--- Document text ---

Earlier, the ministers explained that this was the first time in the 50 years of existence of the education board that history textbooks were being published by it. Manpreet Badal even went to the extent of saying that it was a shame for Punjab that prior to this there was no text book at all on history and the students were forced to depend on history ‘guides’ being brought out by various private publishers.

The ministers informed that in 2014, PSEB, which is an autonomous body, decided to revise various curricula, and these text books on history are a result of that revision. A panel of subject experts, including from Panjab University Chandigarh, Punjabi University Patiala and Delhi University, deliberated on the issue. An expert, Dr. Paramvir Singh, suggested by the Shiromani Gurdwara Parbandhak Committee (SGPC), on a request from the PSEB, also participated in 20 meetings of this panel, before a new history curriculum was finalised, they maintained, and added that no aspect of Sikh history had been left out. In fact, chapters on the four sahibzaadas and Saragarhi had been added to the previous curriculum, they asserted.

Calling the entire campaign to spread misgivings about the new history books as misleading and malicious, and a figment of imagination of the Akali Dal and Aam Aadmi Party, the ministers made an impassioned appeal to keep politics out of this vital issue concerning the future of students in the state. Suspecting a hand of the private publishers also in whipping up this hysteria over the new history books, they revealed that the state government was considering banning all private ‘guides’ circulating in the state to discourage rote learning.

--- Data shown ---

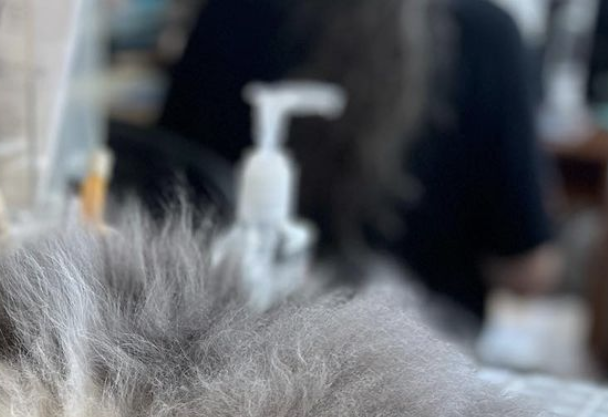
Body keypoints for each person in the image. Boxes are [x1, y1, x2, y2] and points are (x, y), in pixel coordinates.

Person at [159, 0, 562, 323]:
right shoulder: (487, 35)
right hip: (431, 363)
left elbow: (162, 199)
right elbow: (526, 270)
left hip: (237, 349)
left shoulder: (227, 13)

---
--- Data shown ---

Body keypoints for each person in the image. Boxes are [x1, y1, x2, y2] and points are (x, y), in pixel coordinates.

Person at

---

- _What to do_
(1) In the news report on the Punjab history textbooks, how many meetings of the expert panel did Dr. Paramvir Singh attend?
(2) Write out the news report on the Punjab history textbooks word for word from "The ministers informed" to "curriculum, they asserted.".
(3) Based on the news report on the Punjab history textbooks, state whether each statement is correct, and support each answer with the deciding words of the report: (a) PSEB decided in 2014 to revise various curricula. (b) The ministers stated that the chapter on Saragarhi had been dropped from the new curriculum. (c) The state government was considering a ban on private guides.

- _Solution list_
(1) He attended 20 meetings of the panel.

(2)
The ministers informed that in 2014, PSEB, which is an autonomous body, decided to revise various curricula, and these text books on history are a result of that revision. A panel of subject experts, including from Panjab University Chandigarh, Punjabi University Patiala and Delhi University, deliberated on the issue. An expert, Dr. Paramvir Singh, suggested by the Shiromani Gurdwara Parbandhak Committee (SGPC), on a request from the PSEB, also participated in 20 meetings of this panel, before a new history curriculum was finalised, they maintained, and added that no aspect of Sikh history had been left out. In fact, chapters on the four sahibzaadas and Saragarhi had been added to the previous curriculum, they asserted.

(3)
(a) Yes: "in 2014, PSEB, which is an autonomous body, decided to revise various curricula"
(b) No: "chapters on the four sahibzaadas and Saragarhi had been added to the previous curriculum"
(c) Yes: "the state government was considering banning all private ‘guides’ circulating in the state"